La police de Delhi a déposé un premier rapport d'information (FIR) vendredi après une pression prolongée du chef du Congrès, Rahul Gandhi, qui a mené une manifestation de sit-in devant le poste de police de Parliament Street pour exiger qu'une FIR soit déposée contre les responsables des blessures par balle infligées à un étudiant lors d'une manifestation du 20 juillet.
L'affaire fait suite aux allégations de Sahil Lochab, un étudiant de 19 ans de l'Université de Delhi, qui affirme avoir été touché à plusieurs reprises par des balles pendant la manifestation de Jantar Mantar, ce qui lui a causé de graves blessures à l'œil droit et de graves dommages internes.
Malgré des tentatives répétées, la police a refusé de reconnaître son cas, ce qui a conduit à la frustration de l'étudiant et de sa famille. La situation s'est aggravée lorsque Rahul Gandhi, le chef de l'opposition à la Lok Sabha, a décidé d'intervenir. Le 21 août, Gandhi est arrivé au poste de police de Parliament Street aux côtés de Lochab, de sa mère et de leur représentant légal.
Le processus a été marqué par la tension, avec des dirigeants du Congrès, y compris Priyanka Gandhi Vadra et d'autres, entrant dans les locaux pour soutenir la cause. Le poste de police est devenu un point focal de l'attention du public, avec des partisans se rassemblant à l'extérieur et certains tentant de franchir les barricades.

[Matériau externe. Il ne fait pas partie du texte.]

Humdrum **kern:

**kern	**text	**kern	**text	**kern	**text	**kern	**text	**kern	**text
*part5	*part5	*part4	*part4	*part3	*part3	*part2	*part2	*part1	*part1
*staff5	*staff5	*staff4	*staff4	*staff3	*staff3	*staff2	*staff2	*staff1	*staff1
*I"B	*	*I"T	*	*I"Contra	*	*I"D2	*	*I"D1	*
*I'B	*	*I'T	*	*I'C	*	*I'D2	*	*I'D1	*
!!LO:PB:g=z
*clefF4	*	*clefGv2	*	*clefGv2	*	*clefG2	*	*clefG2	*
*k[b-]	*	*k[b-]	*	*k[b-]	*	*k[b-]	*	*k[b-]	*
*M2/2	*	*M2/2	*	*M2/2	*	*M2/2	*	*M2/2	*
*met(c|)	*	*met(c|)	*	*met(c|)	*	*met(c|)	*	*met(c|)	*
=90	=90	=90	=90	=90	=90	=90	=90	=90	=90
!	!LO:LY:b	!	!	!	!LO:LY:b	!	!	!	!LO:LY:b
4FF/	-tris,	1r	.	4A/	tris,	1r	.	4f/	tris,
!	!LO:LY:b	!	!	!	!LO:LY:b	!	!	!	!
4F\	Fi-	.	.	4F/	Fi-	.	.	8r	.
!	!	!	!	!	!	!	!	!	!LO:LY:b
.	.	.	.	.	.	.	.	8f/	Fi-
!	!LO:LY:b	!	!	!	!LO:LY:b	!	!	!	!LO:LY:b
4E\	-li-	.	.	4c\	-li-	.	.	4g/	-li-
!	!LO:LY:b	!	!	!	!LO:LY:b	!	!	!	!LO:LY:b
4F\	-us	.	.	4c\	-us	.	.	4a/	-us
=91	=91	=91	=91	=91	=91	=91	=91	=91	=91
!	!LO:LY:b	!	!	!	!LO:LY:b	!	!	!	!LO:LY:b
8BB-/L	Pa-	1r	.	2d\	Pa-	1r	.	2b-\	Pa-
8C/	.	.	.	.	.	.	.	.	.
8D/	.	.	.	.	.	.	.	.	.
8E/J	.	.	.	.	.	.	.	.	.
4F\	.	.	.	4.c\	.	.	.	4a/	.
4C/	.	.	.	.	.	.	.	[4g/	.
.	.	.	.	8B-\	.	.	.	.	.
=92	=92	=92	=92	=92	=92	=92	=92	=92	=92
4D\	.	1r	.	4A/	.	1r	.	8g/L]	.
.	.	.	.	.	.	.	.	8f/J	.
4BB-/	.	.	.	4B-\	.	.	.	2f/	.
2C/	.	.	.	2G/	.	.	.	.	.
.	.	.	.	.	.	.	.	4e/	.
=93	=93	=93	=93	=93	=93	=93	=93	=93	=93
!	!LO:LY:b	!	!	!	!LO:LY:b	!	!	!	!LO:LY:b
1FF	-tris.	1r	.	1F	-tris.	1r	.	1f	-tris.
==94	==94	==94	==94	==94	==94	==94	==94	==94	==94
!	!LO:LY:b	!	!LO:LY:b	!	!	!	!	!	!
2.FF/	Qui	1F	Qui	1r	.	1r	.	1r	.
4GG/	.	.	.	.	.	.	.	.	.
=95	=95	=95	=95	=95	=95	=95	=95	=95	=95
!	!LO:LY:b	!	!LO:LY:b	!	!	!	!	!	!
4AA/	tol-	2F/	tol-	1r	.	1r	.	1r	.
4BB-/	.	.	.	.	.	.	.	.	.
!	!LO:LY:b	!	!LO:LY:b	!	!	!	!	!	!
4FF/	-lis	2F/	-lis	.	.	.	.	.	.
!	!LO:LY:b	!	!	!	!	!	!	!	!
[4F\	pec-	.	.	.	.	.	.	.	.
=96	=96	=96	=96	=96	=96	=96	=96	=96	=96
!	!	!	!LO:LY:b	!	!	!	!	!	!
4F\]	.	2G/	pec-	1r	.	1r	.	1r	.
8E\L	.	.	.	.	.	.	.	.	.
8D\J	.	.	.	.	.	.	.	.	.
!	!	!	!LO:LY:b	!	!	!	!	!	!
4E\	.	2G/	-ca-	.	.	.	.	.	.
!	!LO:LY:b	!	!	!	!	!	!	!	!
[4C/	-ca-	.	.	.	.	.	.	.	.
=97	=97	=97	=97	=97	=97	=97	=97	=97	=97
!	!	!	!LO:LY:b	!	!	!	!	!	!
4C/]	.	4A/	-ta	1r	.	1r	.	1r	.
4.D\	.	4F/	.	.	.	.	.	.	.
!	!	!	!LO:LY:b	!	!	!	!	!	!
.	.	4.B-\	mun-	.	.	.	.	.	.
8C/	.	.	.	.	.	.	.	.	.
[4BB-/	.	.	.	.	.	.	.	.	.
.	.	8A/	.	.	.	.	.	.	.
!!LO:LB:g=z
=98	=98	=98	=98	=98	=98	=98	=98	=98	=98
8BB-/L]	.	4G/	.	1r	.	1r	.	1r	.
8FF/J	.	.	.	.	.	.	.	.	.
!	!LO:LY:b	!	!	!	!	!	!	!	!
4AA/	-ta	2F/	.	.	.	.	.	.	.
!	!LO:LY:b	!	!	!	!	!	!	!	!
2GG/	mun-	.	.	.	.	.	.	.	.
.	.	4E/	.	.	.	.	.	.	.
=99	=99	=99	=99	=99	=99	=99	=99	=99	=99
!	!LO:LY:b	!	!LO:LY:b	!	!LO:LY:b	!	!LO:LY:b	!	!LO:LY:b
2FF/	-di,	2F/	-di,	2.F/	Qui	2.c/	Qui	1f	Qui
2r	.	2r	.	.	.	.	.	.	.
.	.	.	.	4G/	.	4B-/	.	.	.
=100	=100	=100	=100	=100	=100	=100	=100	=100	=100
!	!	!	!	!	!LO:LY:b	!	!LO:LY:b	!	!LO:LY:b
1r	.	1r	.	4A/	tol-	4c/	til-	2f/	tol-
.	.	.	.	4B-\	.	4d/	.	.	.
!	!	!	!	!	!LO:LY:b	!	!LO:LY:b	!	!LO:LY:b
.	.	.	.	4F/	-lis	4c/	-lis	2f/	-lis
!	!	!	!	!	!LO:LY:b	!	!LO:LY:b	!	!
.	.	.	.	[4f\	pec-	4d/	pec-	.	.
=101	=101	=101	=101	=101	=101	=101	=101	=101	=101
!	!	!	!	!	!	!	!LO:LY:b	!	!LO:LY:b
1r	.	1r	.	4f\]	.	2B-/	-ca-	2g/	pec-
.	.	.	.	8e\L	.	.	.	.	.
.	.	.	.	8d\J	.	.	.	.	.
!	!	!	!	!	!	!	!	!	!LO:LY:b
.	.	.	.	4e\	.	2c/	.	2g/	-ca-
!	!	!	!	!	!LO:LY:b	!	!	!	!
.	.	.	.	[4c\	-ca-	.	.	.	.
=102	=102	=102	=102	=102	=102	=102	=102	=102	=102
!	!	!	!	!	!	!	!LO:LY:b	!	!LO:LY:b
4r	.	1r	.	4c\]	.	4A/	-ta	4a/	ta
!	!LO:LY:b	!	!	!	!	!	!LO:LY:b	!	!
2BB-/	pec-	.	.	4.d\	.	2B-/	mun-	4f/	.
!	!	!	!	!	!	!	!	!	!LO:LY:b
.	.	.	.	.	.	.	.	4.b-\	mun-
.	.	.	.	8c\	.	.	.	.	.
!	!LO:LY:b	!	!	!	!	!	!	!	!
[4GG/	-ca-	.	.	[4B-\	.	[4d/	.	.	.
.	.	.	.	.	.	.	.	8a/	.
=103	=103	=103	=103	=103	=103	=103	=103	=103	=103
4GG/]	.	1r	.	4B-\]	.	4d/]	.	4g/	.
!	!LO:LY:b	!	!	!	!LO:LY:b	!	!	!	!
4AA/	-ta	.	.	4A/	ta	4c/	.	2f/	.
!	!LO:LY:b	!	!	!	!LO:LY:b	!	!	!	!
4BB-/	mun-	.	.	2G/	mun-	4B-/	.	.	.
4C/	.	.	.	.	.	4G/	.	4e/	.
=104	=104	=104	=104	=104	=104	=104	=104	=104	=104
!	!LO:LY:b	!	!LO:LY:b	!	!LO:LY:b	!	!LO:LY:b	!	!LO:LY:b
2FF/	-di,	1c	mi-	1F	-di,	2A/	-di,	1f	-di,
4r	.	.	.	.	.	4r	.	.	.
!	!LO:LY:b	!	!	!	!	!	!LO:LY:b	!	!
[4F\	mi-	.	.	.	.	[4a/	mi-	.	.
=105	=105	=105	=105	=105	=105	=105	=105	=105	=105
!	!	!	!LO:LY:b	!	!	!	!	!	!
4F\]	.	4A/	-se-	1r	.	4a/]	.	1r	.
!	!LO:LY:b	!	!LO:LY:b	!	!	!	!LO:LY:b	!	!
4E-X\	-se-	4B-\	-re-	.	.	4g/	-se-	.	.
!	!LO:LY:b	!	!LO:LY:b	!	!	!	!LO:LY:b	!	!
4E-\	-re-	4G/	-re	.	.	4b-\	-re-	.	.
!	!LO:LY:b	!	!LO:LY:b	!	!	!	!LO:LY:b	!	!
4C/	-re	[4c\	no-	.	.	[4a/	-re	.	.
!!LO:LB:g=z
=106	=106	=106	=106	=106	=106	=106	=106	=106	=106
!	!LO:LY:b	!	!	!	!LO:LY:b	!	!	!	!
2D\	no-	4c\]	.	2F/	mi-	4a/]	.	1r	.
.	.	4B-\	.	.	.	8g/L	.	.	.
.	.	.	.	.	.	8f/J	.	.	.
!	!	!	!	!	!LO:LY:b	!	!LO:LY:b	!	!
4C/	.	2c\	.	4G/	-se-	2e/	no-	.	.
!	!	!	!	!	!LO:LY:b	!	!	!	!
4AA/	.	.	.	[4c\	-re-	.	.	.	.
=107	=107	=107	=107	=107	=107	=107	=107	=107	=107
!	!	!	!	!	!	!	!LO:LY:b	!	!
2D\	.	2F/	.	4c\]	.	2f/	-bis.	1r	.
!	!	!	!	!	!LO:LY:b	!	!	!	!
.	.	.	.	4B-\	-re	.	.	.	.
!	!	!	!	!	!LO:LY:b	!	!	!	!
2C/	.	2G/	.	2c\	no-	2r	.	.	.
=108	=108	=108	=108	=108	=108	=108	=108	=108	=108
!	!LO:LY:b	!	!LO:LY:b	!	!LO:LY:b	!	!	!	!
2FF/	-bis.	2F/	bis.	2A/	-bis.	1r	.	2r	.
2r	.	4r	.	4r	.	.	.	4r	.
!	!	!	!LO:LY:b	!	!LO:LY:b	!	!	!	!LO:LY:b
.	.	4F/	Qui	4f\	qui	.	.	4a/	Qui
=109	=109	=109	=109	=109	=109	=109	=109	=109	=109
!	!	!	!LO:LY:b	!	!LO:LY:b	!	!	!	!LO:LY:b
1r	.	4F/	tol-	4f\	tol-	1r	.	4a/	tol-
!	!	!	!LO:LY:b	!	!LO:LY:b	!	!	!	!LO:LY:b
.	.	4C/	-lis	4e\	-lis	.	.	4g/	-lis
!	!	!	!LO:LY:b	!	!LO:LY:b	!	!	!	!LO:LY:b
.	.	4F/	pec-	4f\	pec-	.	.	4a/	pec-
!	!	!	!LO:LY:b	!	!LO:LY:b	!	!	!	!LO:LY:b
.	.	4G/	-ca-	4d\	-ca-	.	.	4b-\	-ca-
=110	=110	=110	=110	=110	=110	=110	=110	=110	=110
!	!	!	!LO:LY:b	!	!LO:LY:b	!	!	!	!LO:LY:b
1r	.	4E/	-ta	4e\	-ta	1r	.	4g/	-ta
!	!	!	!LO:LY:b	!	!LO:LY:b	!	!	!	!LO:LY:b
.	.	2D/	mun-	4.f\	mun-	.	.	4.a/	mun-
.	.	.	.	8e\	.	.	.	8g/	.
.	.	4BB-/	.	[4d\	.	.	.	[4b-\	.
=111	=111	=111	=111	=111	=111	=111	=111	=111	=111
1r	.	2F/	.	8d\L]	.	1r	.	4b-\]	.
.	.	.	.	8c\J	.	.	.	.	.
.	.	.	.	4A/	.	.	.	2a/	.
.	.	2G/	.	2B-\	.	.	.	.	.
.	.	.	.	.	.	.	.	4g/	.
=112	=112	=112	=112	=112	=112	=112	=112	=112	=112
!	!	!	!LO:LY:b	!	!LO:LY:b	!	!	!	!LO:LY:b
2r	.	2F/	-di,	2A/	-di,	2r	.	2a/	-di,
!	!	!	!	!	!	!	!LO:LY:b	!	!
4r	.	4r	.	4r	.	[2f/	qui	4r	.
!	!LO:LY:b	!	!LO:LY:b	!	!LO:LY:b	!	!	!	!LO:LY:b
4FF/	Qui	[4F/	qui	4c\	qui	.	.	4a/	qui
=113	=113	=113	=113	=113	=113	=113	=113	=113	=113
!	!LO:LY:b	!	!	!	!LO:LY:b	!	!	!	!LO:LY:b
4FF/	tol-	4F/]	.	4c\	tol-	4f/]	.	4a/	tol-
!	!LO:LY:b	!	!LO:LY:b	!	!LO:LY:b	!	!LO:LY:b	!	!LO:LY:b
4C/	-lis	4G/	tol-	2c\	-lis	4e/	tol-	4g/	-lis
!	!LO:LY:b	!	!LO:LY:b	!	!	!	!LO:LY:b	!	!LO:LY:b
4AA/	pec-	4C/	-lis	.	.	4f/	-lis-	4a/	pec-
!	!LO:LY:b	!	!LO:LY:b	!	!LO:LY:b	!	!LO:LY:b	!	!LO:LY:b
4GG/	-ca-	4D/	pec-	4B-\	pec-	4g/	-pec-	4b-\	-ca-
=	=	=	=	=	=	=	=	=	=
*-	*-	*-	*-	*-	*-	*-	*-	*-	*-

Alors qu'il fuyait avec la foule vers la zone de Palika Bazaar, il a été touché par des balles tirées d'un fusil porté par une personne en uniforme bleu. Les blessures l'ont laissé avec de multiples blessures, dont trois balles incrustées dans son œil droit, ce qui a considérablement altéré sa vision. Un scanner a révélé plus de 200 balles logées dans diverses parties de son corps, y compris près de son cœur, rendant l'enlèvement difficile et prolongeant son traitement médical.
Il a exprimé sa préoccupation face au manque de transparence concernant l'utilisation des pistolets à pellets par les forces de l'ordre et a exhorté les autorités à conserver les images des caméras de surveillance et des drones de la scène pour une enquête plus approfondie.
La controverse entourant l'incident s'est intensifiée lorsque la Cour suprême a formé un comité d'enquête de haut niveau pour enquêter sur l'action de la police. Le comité, présidé par un ancien juge de la Cour suprême, évaluera les circonstances de l'utilisation des pistolets à pellets et évaluera si la force employée était justifiée.
L'incident a suscité des discussions plus larges sur la nécessité d'une plus grande transparence et de responsabilité dans les pratiques d'application de la loi, en particulier en ce qui concerne l'utilisation d'armes non létales lors de manifestations publiques.